Kitapta tartışıldığına memnun olduğum iki önemli mesele var. Bunlardan ilki “anarşide feminist etik”. Tarihsel olarak feminizm anarşi için çok çok önemlidir. Büyük anarşistlerin çoğu kadındır: Emma Goldman, Lucy Parsons, Voltairine De Cleyre, Louise Michel, Elizabeth Gurley Flynn… Kadınlar tarihin her döneminde aktif birer özneydiler. Graeber bunu “bir bardağı bir kez üretirsiniz ama bin kez yıkarsınız” diyerek ifade ediyor. Komünizmin eski moda maçoluğunun aksine, anarşizm kadın özgürlüğünü en başından beri önemsemiş, devrimden sonraya bırakmamıştır. Anarşist gruplarda örgütlenme ve yönetim işlerini çoğunlukla kadınlar yapmıştır.

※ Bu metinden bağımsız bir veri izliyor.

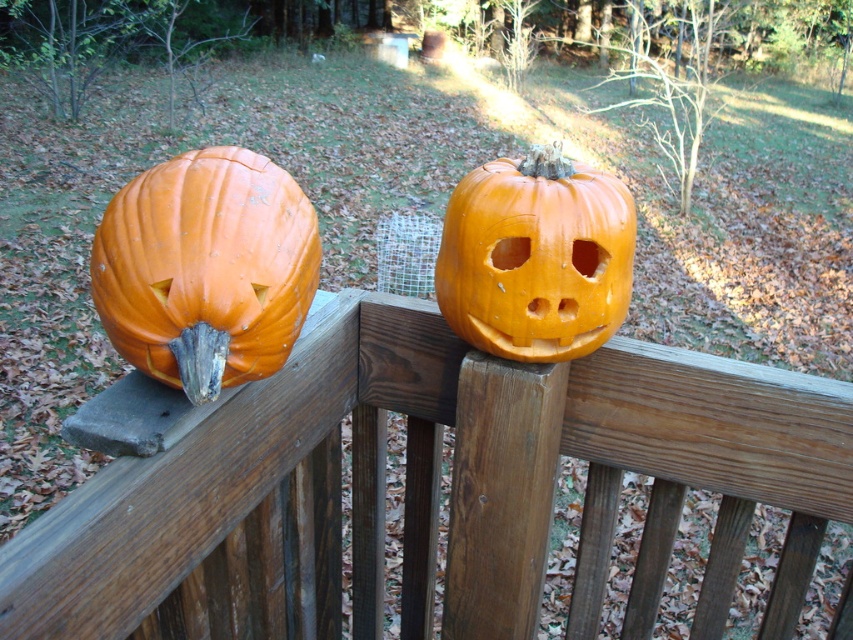
Question: Which point appears closest to the camera in this image?

Choices:
 (A) (608, 198)
 (B) (134, 362)

Answer: (B)

Question: Is orange matte pumpkin at left closer to camera compared to orange matte pumpkin at center?

Choices:
 (A) no
 (B) yes

Answer: (B)

Question: Is wooden fence at upper center to the right of orange matte pumpkin at center from the viewer's perspective?

Choices:
 (A) no
 (B) yes

Answer: (A)

Question: Which point is closer to the camera taking this photo?

Choices:
 (A) (189, 328)
 (B) (573, 220)

Answer: (A)

Question: Among these points, which one is farthest from the camera?

Choices:
 (A) (131, 291)
 (B) (550, 330)

Answer: (B)

Question: Can you confirm if orange matte pumpkin at left is bigger than orange matte pumpkin at center?

Choices:
 (A) yes
 (B) no

Answer: (A)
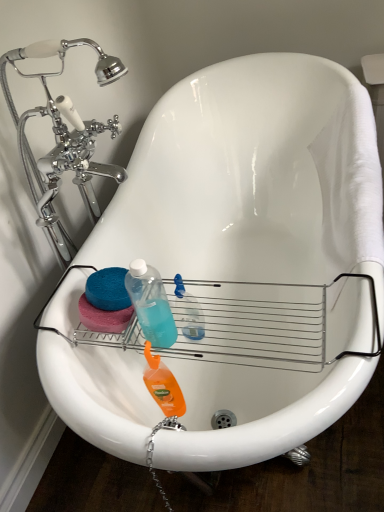
Question: Should I look upward or downward to see translucent plastic bottle at center, the 2th cleaning product in the bottom-to-top sequence?

Choices:
 (A) down
 (B) up

Answer: (A)

Question: Is orange matte liquid at center, which is the first cleaning product from bottom to top, outside translucent plastic bottle at center, the 2th cleaning product in the bottom-to-top sequence?

Choices:
 (A) no
 (B) yes

Answer: (B)

Question: Can translucent plastic bottle at center, marked as the 1th cleaning product in a top-to-bottom arrangement, be found inside orange matte liquid at center, which is the first cleaning product from bottom to top?

Choices:
 (A) no
 (B) yes

Answer: (A)

Question: Can you confirm if orange matte liquid at center, which is the first cleaning product from bottom to top, is smaller than translucent plastic bottle at center, marked as the 1th cleaning product in a top-to-bottom arrangement?

Choices:
 (A) yes
 (B) no

Answer: (B)

Question: From the image's perspective, is orange matte liquid at center, which is the first cleaning product from bottom to top, over translucent plastic bottle at center, the 2th cleaning product in the bottom-to-top sequence?

Choices:
 (A) yes
 (B) no

Answer: (B)

Question: From a real-world perspective, is orange matte liquid at center, which is the first cleaning product from bottom to top, over translucent plastic bottle at center, the 2th cleaning product in the bottom-to-top sequence?

Choices:
 (A) no
 (B) yes

Answer: (A)

Question: Could you tell me if orange matte liquid at center, which is the first cleaning product from bottom to top, is facing translucent plastic bottle at center, marked as the 1th cleaning product in a top-to-bottom arrangement?

Choices:
 (A) yes
 (B) no

Answer: (B)

Question: Is translucent plastic bottle at center, the 2th cleaning product in the bottom-to-top sequence, smaller than orange matte liquid at center, which is the second cleaning product in top-to-bottom order?

Choices:
 (A) yes
 (B) no

Answer: (A)

Question: Could you tell me if translucent plastic bottle at center, marked as the 1th cleaning product in a top-to-bottom arrangement, is turned towards orange matte liquid at center, which is the second cleaning product in top-to-bottom order?

Choices:
 (A) yes
 (B) no

Answer: (A)

Question: Is translucent plastic bottle at center, marked as the 1th cleaning product in a top-to-bottom arrangement, completely or partially outside of orange matte liquid at center, which is the second cleaning product in top-to-bottom order?

Choices:
 (A) no
 (B) yes

Answer: (B)

Question: Could orange matte liquid at center, which is the second cleaning product in top-to-bottom order, be considered to be inside translucent plastic bottle at center, marked as the 1th cleaning product in a top-to-bottom arrangement?

Choices:
 (A) yes
 (B) no

Answer: (B)

Question: Would you consider translucent plastic bottle at center, the 2th cleaning product in the bottom-to-top sequence, to be distant from orange matte liquid at center, which is the first cleaning product from bottom to top?

Choices:
 (A) no
 (B) yes

Answer: (A)

Question: Is translucent plastic bottle at center, marked as the 1th cleaning product in a top-to-bottom arrangement, wider than orange matte liquid at center, which is the first cleaning product from bottom to top?

Choices:
 (A) no
 (B) yes

Answer: (B)

Question: Is translucent plastic bottle at center, marked as the 1th cleaning product in a top-to-bottom arrangement, in front of or behind orange matte liquid at center, which is the second cleaning product in top-to-bottom order, in the image?

Choices:
 (A) front
 (B) behind

Answer: (B)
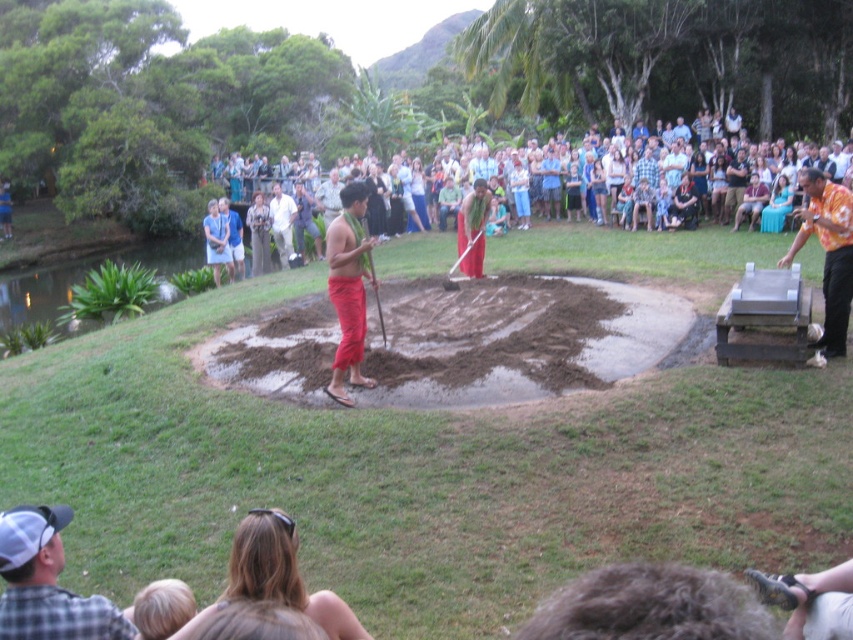
Question: Does orange printed shirt at right have a larger size compared to denim jacket at upper center?

Choices:
 (A) yes
 (B) no

Answer: (B)

Question: Which of the following is the farthest from the observer?

Choices:
 (A) (218, 266)
 (B) (231, 240)
 (C) (677, 195)
 (D) (741, 218)

Answer: (C)

Question: In this image, where is brown clay at center located relative to blue fabric shirt at upper center?

Choices:
 (A) below
 (B) above

Answer: (A)

Question: Which point is farther from the camera taking this photo?

Choices:
 (A) (685, 196)
 (B) (793, 252)
 (C) (599, 218)

Answer: (C)

Question: Does matte red loincloth at center lie in front of blue fabric shirt at upper center?

Choices:
 (A) no
 (B) yes

Answer: (B)

Question: Which point is farther to the camera?

Choices:
 (A) (520, 172)
 (B) (599, 182)
 (C) (247, 221)
 (D) (215, 256)

Answer: (A)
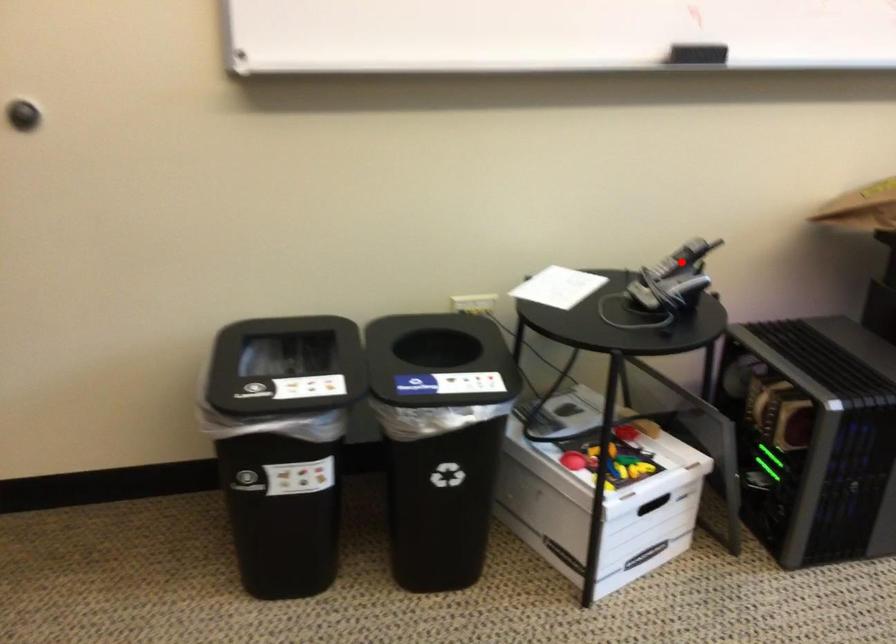
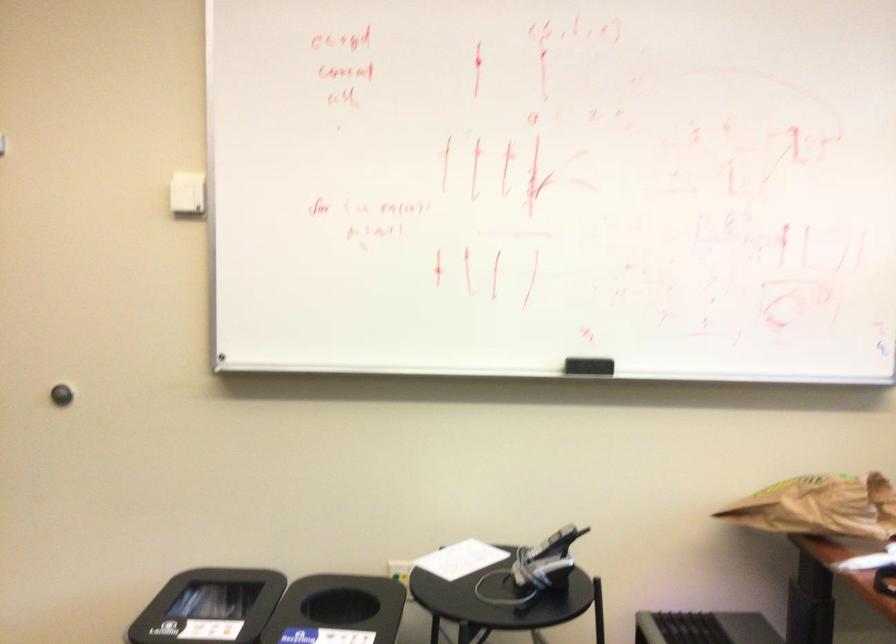
Question: I am providing you with two images of the same scene from different viewpoints. Image1 has a red point marked. In image2, the corresponding 3D location appears at what relative position? Reply with the corresponding letter.

Choices:
 (A) Closer
 (B) Farther

Answer: (B)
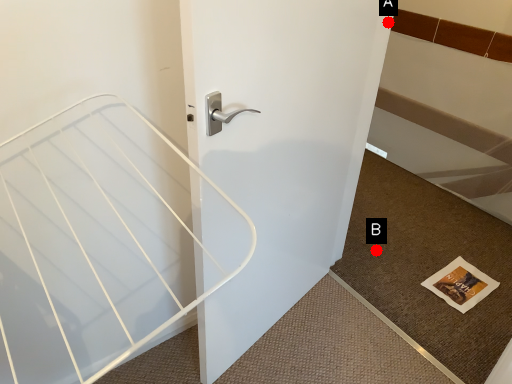
Question: Two points are circled on the image, labeled by A and B beside each circle. Which of the following is the farthest from the observer?

Choices:
 (A) A is further
 (B) B is further

Answer: (B)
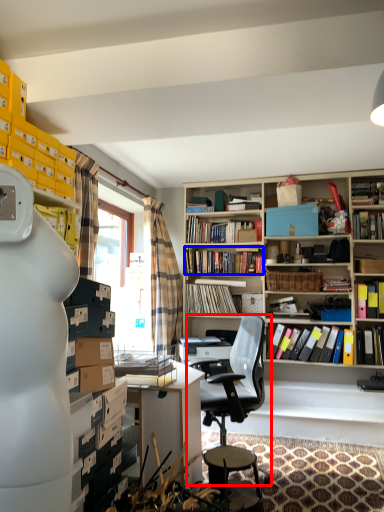
Question: Which point is closer to the camera, chair (highlighted by a red box) or book (highlighted by a blue box)?

Choices:
 (A) chair
 (B) book

Answer: (A)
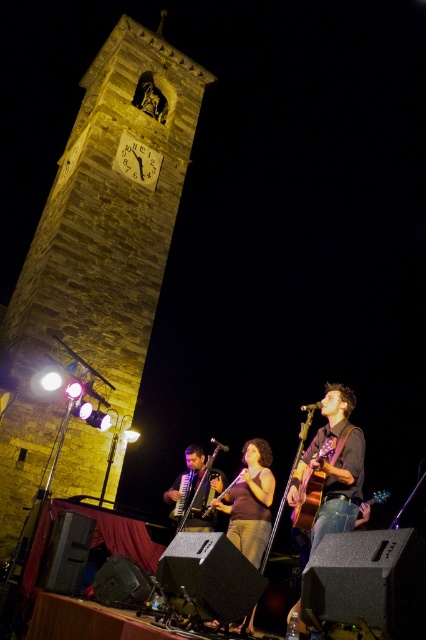
You are standing in the nighttime scene and want to take a photo of the stone clock tower at upper left. The camera you are using has a maximum focus range of 40 meters. Will you be able to focus on the tower?

The stone clock tower at upper left is 39.43 meters away from the viewer. Since the camera can focus up to 40 meters, you can focus on the tower as the distance is within the camera range.

What object is located at the coordinates point (x=97, y=266) in the image?

The point (x=97, y=266) corresponds to the stone clock tower at upper left.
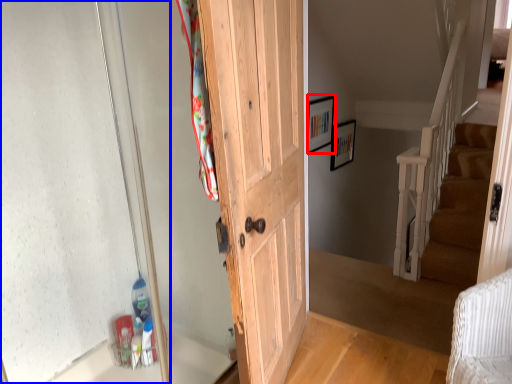
Question: Among these objects, which one is nearest to the camera, picture frame (highlighted by a red box) or glass door (highlighted by a blue box)?

Choices:
 (A) picture frame
 (B) glass door

Answer: (B)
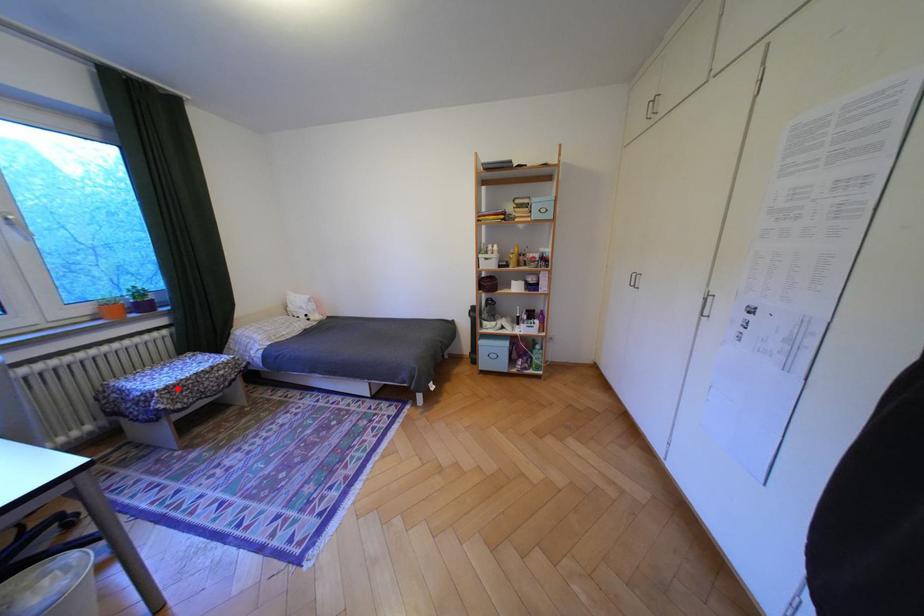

Diğer önemli mesele ise yanı başımızda gerçekleşen Rojava devrimi! Graeber’in dikkat çektiği gibi, filozoflar tarihsel failliğin mümkün olduğunu açıkladıktan sonra aniden devrimler gerçekleşmeye başlamıştır. Ama gerçek devrimler ancak bir kaç yüz yıldır mümkün olabildi ve neredeyse her zaman başarısız oldular. Fakat Graeber’e göre son on yılın en yaratıcı devrimci hareketi olan Kürt hareketi, çok eski isyan geleneklerinden kök salarak, anarşik bir duruma nasıl ulaşıldığını, bugünün dünyasından devrimin nasıl işleyebileceğini anlamamızı sağladı. Kendi ifadesiyle:

“Çünkü devletin bir anda ortadan kalktığı bir ayaklanma anı yaşamayacağız. Bu, tarihsel olarak benzersiz olan Rojava’ya bu kadar ilgi duymamın bir nedeni çünkü aynı insanlar ikili iktidar durumunun temelde her iki tarafını da yarattı. Şu anda Kuzeydoğu Suriye’de (halk, kaçınılmaz olarak “terörist” olarak etiketlendi ve soykırım saldırısına maruz kaldı), hem yukarıdan aşağı hem de aşağıdan yukarıya bir yapıya sahip. Birincisi, uluslararası toplumla ve orada devlet gibi görünen bir şey olmasını bekleyen insanlarla, bakanlarla, parlamentoyla vb ilgilenebilirler ve aşağıdan yukarıya, sadece birkaç yüz kişiyle başlayan iç içe geçmiş meclislere dayanan kurucu bir doğrudan demokrasi biçimiyle de ilgilenebilirler.”

Bu Graeber’in “ikili egemenlik” olarak tanımladığı kavramdır ve geleceğin ütopyalarına yön verebilecek bir fikri içinde barındırır. Zamanımızın en önemli ve en etkili düşünürlerinden ve militan aydınlarından biri olan Graeber fikriyatına kestirme bir yol sunduğu için bu kitabı devrimci şiddetle tavsiye ediyorum.